#### Task item:
Reproduce verbatim the lines in the entries below, starting with the line that contains "Notas del plan" and going on through the line that contains "Técnicas geoana", both included.

#### Excerpted records:
((

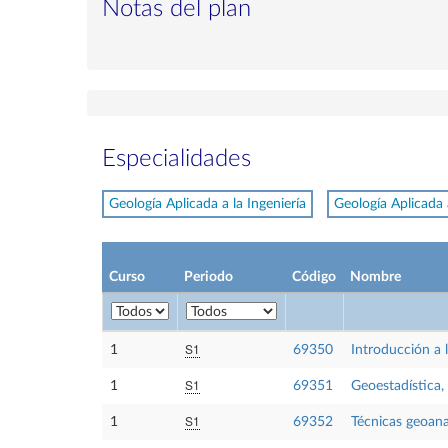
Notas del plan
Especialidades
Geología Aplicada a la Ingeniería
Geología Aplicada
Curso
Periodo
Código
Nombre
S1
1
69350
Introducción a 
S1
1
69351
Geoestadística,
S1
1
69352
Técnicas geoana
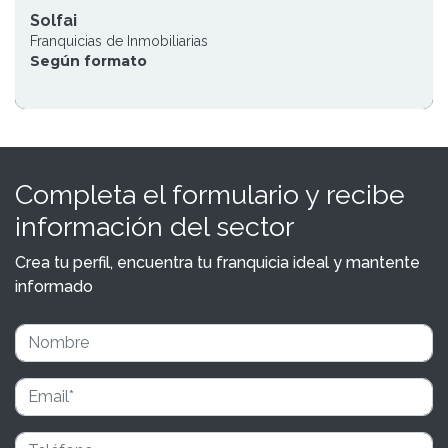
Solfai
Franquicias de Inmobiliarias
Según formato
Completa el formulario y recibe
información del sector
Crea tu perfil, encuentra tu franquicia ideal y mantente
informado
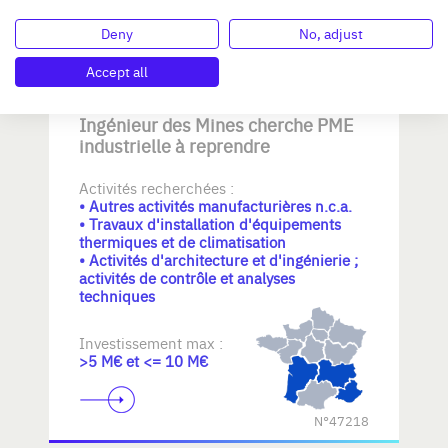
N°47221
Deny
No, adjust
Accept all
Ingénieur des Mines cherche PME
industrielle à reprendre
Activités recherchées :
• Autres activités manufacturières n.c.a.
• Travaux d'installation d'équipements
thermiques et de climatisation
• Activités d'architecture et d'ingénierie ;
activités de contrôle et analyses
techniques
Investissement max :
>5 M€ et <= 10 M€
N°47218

))
((

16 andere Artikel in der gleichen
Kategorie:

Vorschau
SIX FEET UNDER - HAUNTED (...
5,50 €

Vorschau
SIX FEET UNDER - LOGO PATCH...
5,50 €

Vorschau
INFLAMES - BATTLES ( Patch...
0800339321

))
((

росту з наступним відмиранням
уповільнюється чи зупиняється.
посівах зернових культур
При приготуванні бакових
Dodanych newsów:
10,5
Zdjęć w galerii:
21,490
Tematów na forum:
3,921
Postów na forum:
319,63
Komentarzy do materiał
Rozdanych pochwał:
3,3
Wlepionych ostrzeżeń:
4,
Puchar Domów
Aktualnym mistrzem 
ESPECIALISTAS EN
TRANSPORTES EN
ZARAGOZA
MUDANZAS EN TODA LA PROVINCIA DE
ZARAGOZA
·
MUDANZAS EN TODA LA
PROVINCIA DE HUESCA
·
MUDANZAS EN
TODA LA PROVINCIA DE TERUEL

))

#### Your response:
Notas del plan
Especialidades
Geología Aplicada a la Ingeniería
Geología Aplicada
Curso
Periodo
Código
Nombre
S1
1
69350
Introducción a 
S1
1
69351
Geoestadística,
S1
1
69352
Técnicas geoana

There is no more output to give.